> **Consigne écrite a**: Recopiez à l'identique la partie des enregistrements qui commence à la ligne contenant « collector number: 41150 » et se termine à la ligne contenant « state / province: Alta Verapaz », ces deux lignes incluses.

> **Texte à lire**:
---+---
Ainsi, il vous est recommandé de varier les angles de vue en particulier lorsque vous enseignez une procédure. Privilégiez toutefois l’angle de vue à la première personne lorsque le geste que vous montrez demande plus particulièrement d’attention.
Dans leur cadre de l’enseignement de l’utilisation de logiciel informatiques, Van der Meij et Van der Meij (2013) recommandent de privilégier la vue sur ce que l’apprenant va voir lorsqu’il réalisera la tâche enseignée dans la vidéo. Ainsi, Van der Meij et Van der Meij (2013) recommandent de faire la démonstration de la tâche directement sur l’interface que les apprenants utiliseront.
Proposer des questions de guidage
Proposer des questions de guidage aux apprenants en accompagnement des vidéos promeut l’apprentissage actif. Il s’agit de fournir des questions qui guident les apprenants lors du visionnement de la vidéo pour les aider à traiter les informations et à contrôler leur compréhension.
Lawson, Bolde, Houlette et Haubner (2006, cités dans Brame, 2016) ont montré dans leur étude que les étudiants qui avaient reçu et tenté de répondre à des questions de guidage durant le visionnement d’une vidéo pédagogique démontraient de meilleures performances que ceux qui ont visionné la vidéo sans questions de guidage.
Ces questions peuvent servir de moyen implicite pour partager les objectifs d’apprentissage avec les étudiants et ainsi augmenter le traitement cognitif génératif et diminuer le traitement inutile en aidant les étudiants à se focaliser sur les éléments importants de la vidéo (Brame, 2016).
Intégrer des questions interactives
Brame (2016) recommande d’intégrer des questions interactives au sein des vidéos. Il s’agit de proposer des questions ou petites tâches durant, après ou entre des vidéos. Celles-ci ont pour but d’optimiser le traitement cognitif en diminuant la charge cognitive inutile et en améliorant la charge générative (Brame, 2016).
Szpunar et Schacter (2013) ont montré que le simple fait d’ajouter des petits tests de mémorisation entre des leçons vidéo permet de réduire les errances mentales (‘’mind wandering’’), favorise la prise de notes et améliore l’apprentissage.
Par ailleurs, Vural (2013) a montré que les étudiants ayant visionné des vidéos intégrant des questions à choix multiples ont de meilleures performances aux tests d’évaluation que les étudiants n’ayant visionné que les vidéos sans les questions. Ainsi les questions intégrées à la vidéo favorisent l’apprentissage.
Voici quelques plateformes qui permettent actuellement d’intégrer facilement des questions durant les vidéos.
- Vizia (gratuit)
- H5p (payant, 30 jours d’essais)
- Moocnotes
- HapYak
- iVideo.education
- Etc.
Scénarisation de la vidéo
Il est important de construire le scénario de votre vidéo, par ex, avec un storyboard. Certes, cela prend du temps, mais c’est du temps qui est gagné lors du tournage et du montage de votre vidéo (Awad,Brouillette, Cormier, & Turcotte, 2017).
Voici donc quelques recommandations à garder à l’esprit lors de la scénarisation de votre vidéo.
---+---
> **Enregistrements fournis**:
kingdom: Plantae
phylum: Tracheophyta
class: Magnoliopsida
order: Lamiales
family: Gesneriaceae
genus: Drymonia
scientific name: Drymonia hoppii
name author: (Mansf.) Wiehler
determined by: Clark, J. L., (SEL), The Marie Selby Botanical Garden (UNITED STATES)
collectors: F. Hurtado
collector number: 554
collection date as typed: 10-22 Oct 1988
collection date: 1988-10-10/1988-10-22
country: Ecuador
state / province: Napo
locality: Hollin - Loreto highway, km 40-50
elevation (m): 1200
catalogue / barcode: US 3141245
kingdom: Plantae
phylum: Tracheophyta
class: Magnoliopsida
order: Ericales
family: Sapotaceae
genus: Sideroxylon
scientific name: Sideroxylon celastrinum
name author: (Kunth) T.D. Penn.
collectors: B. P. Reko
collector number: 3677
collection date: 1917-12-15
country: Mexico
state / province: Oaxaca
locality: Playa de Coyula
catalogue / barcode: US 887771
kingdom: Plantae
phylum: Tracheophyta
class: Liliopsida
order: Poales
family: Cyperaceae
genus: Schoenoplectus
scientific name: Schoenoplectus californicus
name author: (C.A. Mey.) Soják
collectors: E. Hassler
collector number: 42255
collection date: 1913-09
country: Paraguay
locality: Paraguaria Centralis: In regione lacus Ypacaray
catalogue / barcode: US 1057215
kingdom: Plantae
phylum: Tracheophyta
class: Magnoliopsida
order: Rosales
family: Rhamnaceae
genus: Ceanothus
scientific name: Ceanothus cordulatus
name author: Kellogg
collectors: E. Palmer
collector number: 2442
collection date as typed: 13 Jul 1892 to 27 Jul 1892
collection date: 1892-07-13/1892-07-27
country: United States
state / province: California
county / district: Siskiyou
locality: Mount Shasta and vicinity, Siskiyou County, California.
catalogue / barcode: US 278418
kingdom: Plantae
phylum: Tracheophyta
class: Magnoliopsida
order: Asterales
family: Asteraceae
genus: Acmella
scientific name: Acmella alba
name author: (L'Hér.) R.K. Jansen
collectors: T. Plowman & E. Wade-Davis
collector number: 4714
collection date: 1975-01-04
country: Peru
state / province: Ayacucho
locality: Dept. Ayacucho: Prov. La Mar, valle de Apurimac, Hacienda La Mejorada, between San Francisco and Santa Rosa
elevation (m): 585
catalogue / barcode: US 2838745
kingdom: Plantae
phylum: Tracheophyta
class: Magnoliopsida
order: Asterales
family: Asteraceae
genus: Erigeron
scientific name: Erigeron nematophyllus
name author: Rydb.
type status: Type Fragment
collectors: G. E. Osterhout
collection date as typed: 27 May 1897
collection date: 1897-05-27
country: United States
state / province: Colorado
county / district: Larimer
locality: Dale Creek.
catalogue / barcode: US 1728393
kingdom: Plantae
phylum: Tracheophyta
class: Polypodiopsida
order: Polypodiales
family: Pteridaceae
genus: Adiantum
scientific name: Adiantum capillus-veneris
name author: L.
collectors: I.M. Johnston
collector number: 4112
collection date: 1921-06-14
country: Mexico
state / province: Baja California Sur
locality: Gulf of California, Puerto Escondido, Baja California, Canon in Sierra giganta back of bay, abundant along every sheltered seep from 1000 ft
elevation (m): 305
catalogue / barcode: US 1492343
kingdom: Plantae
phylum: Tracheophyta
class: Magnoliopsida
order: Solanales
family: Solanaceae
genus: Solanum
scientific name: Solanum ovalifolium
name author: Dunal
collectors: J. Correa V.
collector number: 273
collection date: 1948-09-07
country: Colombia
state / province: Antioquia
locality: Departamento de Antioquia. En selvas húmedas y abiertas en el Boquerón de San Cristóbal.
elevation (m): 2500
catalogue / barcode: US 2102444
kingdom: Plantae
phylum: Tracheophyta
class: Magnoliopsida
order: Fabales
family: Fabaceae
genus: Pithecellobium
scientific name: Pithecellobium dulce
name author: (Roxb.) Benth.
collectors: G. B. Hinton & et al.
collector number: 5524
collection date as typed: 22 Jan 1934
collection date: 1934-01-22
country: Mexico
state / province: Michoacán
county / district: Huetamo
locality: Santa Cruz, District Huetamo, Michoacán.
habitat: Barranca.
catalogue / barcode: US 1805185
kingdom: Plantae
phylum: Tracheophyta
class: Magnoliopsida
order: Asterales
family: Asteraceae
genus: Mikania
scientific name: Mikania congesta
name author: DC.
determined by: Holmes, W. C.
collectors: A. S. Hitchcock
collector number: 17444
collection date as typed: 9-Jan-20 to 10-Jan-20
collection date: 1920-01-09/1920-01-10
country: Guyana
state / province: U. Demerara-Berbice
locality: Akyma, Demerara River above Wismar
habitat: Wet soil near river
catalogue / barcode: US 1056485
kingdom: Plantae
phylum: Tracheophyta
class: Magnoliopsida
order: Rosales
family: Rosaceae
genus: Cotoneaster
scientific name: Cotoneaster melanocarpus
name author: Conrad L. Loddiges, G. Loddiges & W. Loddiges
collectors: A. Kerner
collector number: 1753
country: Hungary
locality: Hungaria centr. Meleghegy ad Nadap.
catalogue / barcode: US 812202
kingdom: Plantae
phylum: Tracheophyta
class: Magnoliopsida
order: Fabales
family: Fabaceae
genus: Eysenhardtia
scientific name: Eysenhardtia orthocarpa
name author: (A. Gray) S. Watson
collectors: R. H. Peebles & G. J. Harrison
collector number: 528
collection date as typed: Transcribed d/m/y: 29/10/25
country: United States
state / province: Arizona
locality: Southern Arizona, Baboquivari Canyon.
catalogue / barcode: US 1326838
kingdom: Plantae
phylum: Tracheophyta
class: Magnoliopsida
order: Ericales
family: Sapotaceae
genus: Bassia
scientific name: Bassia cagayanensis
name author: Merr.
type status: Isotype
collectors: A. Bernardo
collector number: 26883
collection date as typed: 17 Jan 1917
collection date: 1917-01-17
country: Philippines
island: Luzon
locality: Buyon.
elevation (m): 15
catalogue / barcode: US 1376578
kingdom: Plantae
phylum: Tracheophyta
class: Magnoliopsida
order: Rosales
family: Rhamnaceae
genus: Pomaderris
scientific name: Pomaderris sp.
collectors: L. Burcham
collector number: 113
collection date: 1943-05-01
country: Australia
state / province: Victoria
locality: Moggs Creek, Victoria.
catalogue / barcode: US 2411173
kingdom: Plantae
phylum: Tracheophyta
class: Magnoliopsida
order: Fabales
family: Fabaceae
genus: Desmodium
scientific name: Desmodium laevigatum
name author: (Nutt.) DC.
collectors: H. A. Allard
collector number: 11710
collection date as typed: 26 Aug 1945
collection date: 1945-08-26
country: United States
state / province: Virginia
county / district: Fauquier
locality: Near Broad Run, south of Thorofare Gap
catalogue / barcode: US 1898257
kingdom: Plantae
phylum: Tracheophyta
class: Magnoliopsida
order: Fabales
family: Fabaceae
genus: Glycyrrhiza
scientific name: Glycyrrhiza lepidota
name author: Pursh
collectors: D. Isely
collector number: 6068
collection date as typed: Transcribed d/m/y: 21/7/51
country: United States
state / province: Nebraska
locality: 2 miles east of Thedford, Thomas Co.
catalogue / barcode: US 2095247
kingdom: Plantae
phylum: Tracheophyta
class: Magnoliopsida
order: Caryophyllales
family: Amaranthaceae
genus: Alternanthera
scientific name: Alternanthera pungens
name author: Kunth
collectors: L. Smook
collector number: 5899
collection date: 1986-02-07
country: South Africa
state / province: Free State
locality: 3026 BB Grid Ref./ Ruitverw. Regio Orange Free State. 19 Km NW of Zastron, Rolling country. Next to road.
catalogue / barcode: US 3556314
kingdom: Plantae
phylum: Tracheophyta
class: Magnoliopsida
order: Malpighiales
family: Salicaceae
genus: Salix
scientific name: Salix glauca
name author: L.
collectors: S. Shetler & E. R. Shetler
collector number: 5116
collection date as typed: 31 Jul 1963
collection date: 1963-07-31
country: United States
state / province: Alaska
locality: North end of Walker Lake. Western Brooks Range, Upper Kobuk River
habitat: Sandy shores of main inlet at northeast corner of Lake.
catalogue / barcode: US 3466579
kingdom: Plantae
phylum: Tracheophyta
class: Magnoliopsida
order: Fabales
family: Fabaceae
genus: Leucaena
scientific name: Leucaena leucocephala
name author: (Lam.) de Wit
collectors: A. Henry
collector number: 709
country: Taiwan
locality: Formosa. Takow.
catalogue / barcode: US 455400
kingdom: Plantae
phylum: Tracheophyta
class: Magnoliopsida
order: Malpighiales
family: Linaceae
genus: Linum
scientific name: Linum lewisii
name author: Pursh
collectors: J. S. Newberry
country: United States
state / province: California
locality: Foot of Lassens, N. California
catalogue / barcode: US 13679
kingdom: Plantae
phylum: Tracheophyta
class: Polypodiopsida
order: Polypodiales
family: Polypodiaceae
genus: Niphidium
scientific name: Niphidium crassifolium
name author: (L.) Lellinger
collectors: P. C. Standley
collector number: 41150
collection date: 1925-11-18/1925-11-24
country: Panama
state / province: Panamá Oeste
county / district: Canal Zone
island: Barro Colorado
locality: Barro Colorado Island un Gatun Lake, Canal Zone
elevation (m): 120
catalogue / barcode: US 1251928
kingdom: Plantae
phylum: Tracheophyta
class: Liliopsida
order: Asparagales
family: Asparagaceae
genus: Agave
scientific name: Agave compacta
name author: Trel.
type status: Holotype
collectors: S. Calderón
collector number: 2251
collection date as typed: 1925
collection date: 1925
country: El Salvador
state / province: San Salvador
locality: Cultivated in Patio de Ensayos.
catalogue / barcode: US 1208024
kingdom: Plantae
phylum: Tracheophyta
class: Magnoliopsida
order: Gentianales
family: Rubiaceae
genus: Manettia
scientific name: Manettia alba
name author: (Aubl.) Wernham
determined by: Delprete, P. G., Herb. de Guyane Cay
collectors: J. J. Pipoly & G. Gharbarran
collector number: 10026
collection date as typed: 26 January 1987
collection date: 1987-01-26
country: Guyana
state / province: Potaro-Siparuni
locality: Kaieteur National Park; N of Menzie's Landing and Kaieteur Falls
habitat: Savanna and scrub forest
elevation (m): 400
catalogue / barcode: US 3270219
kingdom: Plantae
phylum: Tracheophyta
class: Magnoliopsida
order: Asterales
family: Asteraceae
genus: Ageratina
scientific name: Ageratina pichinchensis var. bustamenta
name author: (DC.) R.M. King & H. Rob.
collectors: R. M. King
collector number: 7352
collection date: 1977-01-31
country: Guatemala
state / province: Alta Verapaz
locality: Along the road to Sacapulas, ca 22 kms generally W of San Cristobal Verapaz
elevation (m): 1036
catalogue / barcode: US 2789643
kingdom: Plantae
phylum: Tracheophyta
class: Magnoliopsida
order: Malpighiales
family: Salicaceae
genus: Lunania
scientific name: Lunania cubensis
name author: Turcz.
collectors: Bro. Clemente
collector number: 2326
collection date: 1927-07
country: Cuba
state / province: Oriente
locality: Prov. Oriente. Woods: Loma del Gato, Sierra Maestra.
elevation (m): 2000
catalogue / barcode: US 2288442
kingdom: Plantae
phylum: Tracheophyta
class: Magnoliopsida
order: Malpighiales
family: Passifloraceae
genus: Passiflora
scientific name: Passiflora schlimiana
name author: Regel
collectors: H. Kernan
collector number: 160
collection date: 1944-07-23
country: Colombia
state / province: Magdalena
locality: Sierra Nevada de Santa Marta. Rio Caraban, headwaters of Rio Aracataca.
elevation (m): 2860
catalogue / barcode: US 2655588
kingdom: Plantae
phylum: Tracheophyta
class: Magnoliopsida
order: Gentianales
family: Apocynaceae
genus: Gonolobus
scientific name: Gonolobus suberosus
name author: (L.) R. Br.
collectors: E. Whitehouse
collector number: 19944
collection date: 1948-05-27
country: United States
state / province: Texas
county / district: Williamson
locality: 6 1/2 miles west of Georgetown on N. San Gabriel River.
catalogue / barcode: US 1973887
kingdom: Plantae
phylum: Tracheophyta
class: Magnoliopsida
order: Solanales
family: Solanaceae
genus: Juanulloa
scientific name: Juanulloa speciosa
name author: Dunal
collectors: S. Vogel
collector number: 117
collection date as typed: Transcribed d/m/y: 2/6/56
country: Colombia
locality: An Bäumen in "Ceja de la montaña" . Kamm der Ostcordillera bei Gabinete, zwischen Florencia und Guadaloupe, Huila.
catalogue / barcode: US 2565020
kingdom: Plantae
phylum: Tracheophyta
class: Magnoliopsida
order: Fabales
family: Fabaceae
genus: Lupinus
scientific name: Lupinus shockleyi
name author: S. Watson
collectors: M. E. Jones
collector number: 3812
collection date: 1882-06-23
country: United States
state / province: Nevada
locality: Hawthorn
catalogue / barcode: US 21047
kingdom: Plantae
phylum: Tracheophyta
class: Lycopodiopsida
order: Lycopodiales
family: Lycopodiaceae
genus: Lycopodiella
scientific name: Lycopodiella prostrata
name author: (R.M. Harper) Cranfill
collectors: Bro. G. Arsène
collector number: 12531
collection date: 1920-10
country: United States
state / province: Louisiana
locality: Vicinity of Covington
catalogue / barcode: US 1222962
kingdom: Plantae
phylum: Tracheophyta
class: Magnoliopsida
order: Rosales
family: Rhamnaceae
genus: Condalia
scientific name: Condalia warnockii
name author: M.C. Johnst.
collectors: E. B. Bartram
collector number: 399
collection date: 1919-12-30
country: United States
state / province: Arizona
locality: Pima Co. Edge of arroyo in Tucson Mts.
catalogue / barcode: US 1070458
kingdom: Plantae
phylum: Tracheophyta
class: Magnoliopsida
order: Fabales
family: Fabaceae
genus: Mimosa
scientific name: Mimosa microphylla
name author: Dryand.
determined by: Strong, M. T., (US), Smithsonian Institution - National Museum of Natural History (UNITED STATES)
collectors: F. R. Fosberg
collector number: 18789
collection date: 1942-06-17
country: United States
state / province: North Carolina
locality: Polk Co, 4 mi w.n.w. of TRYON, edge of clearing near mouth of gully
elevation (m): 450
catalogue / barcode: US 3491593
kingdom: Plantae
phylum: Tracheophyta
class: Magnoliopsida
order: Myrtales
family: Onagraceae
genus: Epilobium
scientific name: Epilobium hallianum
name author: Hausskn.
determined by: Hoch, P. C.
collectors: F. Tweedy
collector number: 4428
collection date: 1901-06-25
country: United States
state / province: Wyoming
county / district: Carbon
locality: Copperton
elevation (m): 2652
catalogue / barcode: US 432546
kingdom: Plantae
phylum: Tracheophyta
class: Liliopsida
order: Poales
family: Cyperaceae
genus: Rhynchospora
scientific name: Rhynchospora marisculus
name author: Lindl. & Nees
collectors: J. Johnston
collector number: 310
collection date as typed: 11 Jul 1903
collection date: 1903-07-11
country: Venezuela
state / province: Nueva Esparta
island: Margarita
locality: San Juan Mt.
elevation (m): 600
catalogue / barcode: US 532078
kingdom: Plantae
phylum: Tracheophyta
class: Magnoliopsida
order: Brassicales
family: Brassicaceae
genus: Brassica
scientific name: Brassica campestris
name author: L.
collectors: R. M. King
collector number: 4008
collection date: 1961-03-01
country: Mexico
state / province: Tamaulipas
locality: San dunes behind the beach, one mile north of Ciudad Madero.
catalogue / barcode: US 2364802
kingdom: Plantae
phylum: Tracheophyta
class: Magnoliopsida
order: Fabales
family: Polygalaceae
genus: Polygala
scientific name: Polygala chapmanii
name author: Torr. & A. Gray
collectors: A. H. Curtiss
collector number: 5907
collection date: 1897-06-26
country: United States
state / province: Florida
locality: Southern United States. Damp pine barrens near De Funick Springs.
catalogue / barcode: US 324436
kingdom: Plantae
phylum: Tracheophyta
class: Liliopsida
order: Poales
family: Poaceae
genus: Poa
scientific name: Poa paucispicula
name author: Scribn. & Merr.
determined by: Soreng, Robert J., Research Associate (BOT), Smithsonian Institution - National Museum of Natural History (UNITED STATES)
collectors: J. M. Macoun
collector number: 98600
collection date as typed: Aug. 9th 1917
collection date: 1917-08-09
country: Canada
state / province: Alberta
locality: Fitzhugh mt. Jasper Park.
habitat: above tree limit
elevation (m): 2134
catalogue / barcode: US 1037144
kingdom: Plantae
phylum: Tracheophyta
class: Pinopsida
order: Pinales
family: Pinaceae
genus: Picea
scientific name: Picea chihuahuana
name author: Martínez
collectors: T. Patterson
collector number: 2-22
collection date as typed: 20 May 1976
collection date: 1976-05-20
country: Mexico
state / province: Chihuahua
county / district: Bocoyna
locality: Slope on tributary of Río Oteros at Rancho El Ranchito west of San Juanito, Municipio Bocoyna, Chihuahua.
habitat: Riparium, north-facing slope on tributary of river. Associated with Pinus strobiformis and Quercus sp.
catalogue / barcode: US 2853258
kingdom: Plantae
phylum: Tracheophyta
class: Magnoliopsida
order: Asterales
---+---
> **Consigne écrite b**: D'après le texte sur les vidéos pédagogiques, quels effets Szpunar et Schacter (2013) attribuent-ils à l'ajout de petits tests de mémorisation entre des leçons vidéo ?

> **Résultat a**:
collector number: 41150
collection date: 1925-11-18/1925-11-24
country: Panama
state / province: Panamá Oeste
county / district: Canal Zone
island: Barro Colorado
locality: Barro Colorado Island un Gatun Lake, Canal Zone
elevation (m): 120
catalogue / barcode: US 1251928
kingdom: Plantae
phylum: Tracheophyta
class: Liliopsida
order: Asparagales
family: Asparagaceae
genus: Agave
scientific name: Agave compacta
name author: Trel.
type status: Holotype
collectors: S. Calderón
collector number: 2251
collection date as typed: 1925
collection date: 1925
country: El Salvador
state / province: San Salvador
locality: Cultivated in Patio de Ensayos.
catalogue / barcode: US 1208024
kingdom: Plantae
phylum: Tracheophyta
class: Magnoliopsida
order: Gentianales
family: Rubiaceae
genus: Manettia
scientific name: Manettia alba
name author: (Aubl.) Wernham
determined by: Delprete, P. G., Herb. de Guyane Cay
collectors: J. J. Pipoly & G. Gharbarran
collector number: 10026
collection date as typed: 26 January 1987
collection date: 1987-01-26
country: Guyana
state / province: Potaro-Siparuni
locality: Kaieteur National Park; N of Menzie's Landing and Kaieteur Falls
habitat: Savanna and scrub forest
elevation (m): 400
catalogue / barcode: US 3270219
kingdom: Plantae
phylum: Tracheophyta
class: Magnoliopsida
order: Asterales
family: Asteraceae
genus: Ageratina
scientific name: Ageratina pichinchensis var. bustamenta
name author: (DC.) R.M. King & H. Rob.
collectors: R. M. King
collector number: 7352
collection date: 1977-01-31
country: Guatemala
state / province: Alta Verapaz

> **Résultat b**: Cet ajout réduit les errances mentales, favorise la prise de notes et améliore l'apprentissage.